During the first week of April, Ioannidis and some of his Stanford colleagues conducted a serological survey on 3,300 volunteers from Santa Clara County to test the prevalence of coronavirus antibodies. The researchers concluded that the actual COVID-19 infection rate in the northern California county is about 50 to 85 times higher than the “confirmed cases” count. This study was gleefully reported in the media until it became clear that this meant the coronavirus infection fatality rate (fatalities / actual infections) is far lower than originally projected: “Infection fatality rates ranged from 0.03% to 0.50% and corrected values ranged from 0.02% to 0.40%.” Shortly after Ioannidis wrote his STAT essay, Michael T. Osterholm of the University of Minnesota wrote the following in the Washington Post:
It is time to face reality…. Consider the effect of shutting down offices, schools, transportation systems, restaurants, hotels, stores, theaters, concert halls, sporting events and other venues indefinitely and leaving all of their workers unemployed and on the public dole. The likely result would be not just a depression but a complete economic breakdown, with countless permanently lost jobs, long before a vaccine is ready or natural immunity takes hold. We can’t have everyone stay home and still produce and distribute the basics needed to sustain life and fight the disease.
Osterholm suggests that the best policy would be to build up “herd immunity” by allowing those least at risk from COVID-19 to return to work. If we follow Sweden’s example, that means over 98 percent of the population can “keep business and manufacturing operating, and ‘run’ society.” This strategy is echoed by Dr. Knut M. Wittkowski. Like many other prominent epidemiologists, Wittkowski was ignored during the lockdown frenzy. In addition to his doubts about the effectiveness of the shutdowns, he is also concerned by their threat to our civil liberties. He posted a YouTube video wherein he discusses these issues, but, after 1.5 million views, the video was taken down with no coherent explanation. The video can be found here, at the American Institute for Economic Research, along with an interview:
We should be resisting, and we should, at least, hold our politicians responsible.… I think people in the United States and maybe other countries as well are more docile than they should be. People should talk with their politicians, question them, ask them to explain, because if people don’t stand up for their rights, their rights will be forgotten.

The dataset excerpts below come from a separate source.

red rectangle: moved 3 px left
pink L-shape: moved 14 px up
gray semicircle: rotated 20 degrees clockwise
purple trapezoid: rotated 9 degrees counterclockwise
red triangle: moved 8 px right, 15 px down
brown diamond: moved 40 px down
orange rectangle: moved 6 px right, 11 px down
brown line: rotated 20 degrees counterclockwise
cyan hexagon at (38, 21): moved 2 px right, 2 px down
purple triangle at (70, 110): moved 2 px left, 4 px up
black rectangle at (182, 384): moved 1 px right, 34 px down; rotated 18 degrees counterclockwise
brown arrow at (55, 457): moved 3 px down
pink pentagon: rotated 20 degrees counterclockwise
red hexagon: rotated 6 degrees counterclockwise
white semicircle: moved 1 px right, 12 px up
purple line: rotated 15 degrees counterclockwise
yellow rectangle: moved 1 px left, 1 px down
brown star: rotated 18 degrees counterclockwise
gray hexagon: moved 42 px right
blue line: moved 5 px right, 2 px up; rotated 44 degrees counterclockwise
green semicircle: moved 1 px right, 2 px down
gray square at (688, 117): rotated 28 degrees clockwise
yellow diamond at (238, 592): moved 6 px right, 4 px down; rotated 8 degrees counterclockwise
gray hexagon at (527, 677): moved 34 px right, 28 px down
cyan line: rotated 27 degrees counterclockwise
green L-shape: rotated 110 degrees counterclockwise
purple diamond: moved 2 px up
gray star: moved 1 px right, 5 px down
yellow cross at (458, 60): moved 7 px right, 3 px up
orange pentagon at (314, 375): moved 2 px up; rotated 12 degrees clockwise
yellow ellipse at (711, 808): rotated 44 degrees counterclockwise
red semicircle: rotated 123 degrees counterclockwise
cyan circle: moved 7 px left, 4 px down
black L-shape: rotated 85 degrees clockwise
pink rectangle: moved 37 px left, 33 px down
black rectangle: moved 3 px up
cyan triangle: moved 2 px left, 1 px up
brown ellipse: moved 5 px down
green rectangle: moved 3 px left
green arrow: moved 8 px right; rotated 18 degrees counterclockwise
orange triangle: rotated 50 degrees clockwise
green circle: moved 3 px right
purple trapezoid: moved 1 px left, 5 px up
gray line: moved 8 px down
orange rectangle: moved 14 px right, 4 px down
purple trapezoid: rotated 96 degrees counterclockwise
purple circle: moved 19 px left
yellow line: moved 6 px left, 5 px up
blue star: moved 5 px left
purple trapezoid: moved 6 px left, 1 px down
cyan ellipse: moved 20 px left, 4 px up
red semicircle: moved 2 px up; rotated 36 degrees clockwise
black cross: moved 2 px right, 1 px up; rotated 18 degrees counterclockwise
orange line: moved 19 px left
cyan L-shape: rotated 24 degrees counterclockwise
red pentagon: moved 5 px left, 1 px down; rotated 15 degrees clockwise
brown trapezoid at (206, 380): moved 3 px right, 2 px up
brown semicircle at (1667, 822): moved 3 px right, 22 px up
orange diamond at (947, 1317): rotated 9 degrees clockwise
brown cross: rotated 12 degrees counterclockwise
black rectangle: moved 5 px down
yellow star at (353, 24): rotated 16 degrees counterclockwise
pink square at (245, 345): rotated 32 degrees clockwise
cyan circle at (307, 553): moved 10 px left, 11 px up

All of which brings us back to the politicians. The officials who imposed state and local lockdowns in response to the COVID-19 pandemic ignored science and relied on charlatans like Neil Ferguson and the same jackleg models that predicted bird flu would cause 150 million deaths and projected 2.2 million coronavirus deaths in the United States. Now the models tell us that there will be a summer surge if we don’t stay home like good little girls and boys. This nonsense has nothing to do with science or public health. It is, as always, about politics and power. It’s time to come out and dare them to do something about it.